Ironically, the reporter who began the tradition of saying “Thank you, Mr. President” at the end of every presidential press conference was often accused of rudeness for her aggressive confrontational style in questioning presidents and their spokesmen. Asked in a 2006 New York Times interview to define the difference between “a probing question and a rude one,” Thomas replied, “I don’t think there are any rude questions.”

Her stern visage and frequently aggressive tone masked the joy she expressed at covering news from the nation’s capital. “I love my work,” she said in a speech to a women’s group in 1999, “and I think that I was so lucky to pick a profession where it’s a joy to go to work every day.”

After a decades-long career of reporting for United Press International, Thomas left the news agency in 2000, shortly after it was acquired by News World Communications, an organization founded by Unification Church leader Rev. Sun Myung Moon. “United Press International is a great news agency,” she said in announcing her departure. “It has made a remarkable mark in the annals of American journalism and has left a superb legacy for future journalists. I wish the new owners all the best, great stories and happy landings.”

For the next decade she was a columnist for the Hearst News Service, retiring in 2010 in the midst of an uproar she created by saying, in a statement captured in a video and posted on You Tube, that Jewish settlers should “get the hell out of Palestine” and go back to “Poland, Germany, America, and everywhere else.” She issued an apology, but it did little to quiet the controversy. Obama spokesman Gibbs called the comments “offensive and reprehensible,” and the White House Correspondents’ Association issued a  statement calling her remarks “indefensible.”

The daughter of Lebanese immigrants, Thomas often questioned U.S. policy in the Middle East and was regarded by some White House officials as overly sympathetic to Arab views of Israel. Tony Snow, a press secretary during part of the George W. Bush administration, once responded to one of her questions with, “Thank you for the Hezbollah view.”

Her long career and her willingness to cultivate unlikely sources kept Thomas at or near the center of many of the major events of the past half-century. When Attorney General John Mitchell was dismissing the 1972 break-in at Democratic headquarter at the Watergate hotel as a “third-rate burglary,” his wife Martha was telling Thomas that the planning of the crime involved officials higher up than the perpetrators arrested, an account proved accurate when a number of high-ranking administration officials, including Attorney General Mitchell, were convicted and sent to prison for their roles in the scheme and its coverup. Thomas was also credited for breaking the news that Nixon was writing his resignation speech the day before he announced to the nation that he was resigning as president over the Watergate scandal.

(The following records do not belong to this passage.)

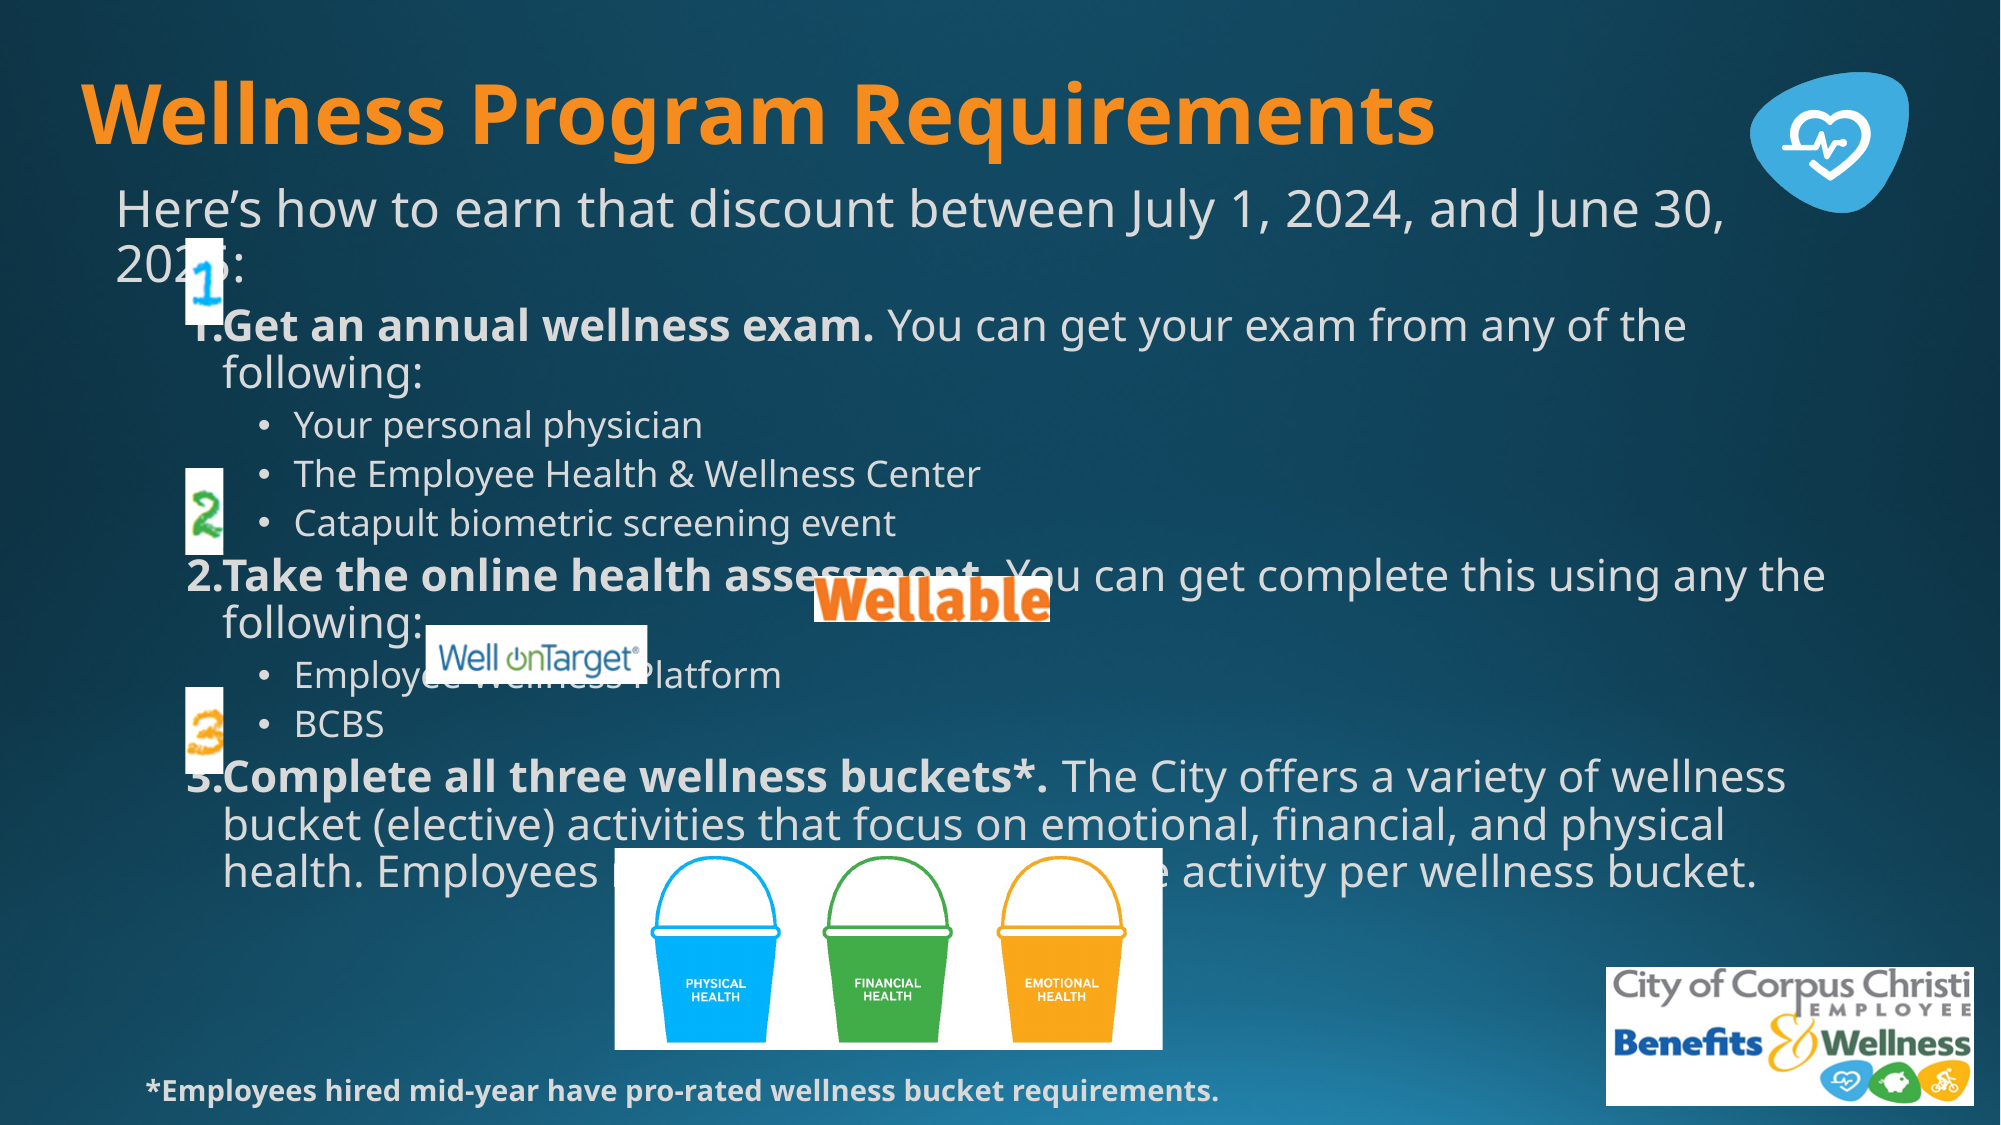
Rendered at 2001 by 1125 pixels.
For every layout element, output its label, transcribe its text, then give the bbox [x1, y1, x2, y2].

picture [0, 0, 2001, 1125]
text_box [614, 847, 1163, 1050]
list Here’s how to earn that discount between July 1, 2024, and June 30, 2025: Get an annual wellness exam. You can get your exam from any of the following: Your personal physician The Employee Health & Wellness Center Catapult biometric screening event Take the online health assessment. You can get complete this using any the following: Employee Wellness Platform BCBS Complete all three wellness buckets*. The City offers a variety of wellness bucket (elective) activities that focus on emotional, financial, and physical health. Employees must complete at least one activity per wellness bucket. [100, 175, 1860, 909]
text_box *Employees hired mid-year have pro-rated wellness bucket requirements. [130, 1065, 1467, 1115]
title Wellness Program Requirements [66, 59, 1712, 176]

Though at home in the world of politics and “hard news,” Thomas did not neglect human-interest stories involving public figures. President Lyndon Johnson was said to be irate at learning from a Thomas UPI report that his daughter Lucy was engaged. “You announced Luci’s engagement, you announced Luci’s marriage, you announced when Luci was going to have a baby, and I resented it,” he once told her. On at least one occasion, however, Thomas was the subject rather than the reporter of a White House “scoop.” At a 1971 White House farewell party for retiring Associated Press reporter Douglass Cornell, Pat Nixon broke the news that Cornell and Thomas were engaged.

 “At last,” the first lady said with a tables-turned note of triumph, “I scooped Helen Thomas.”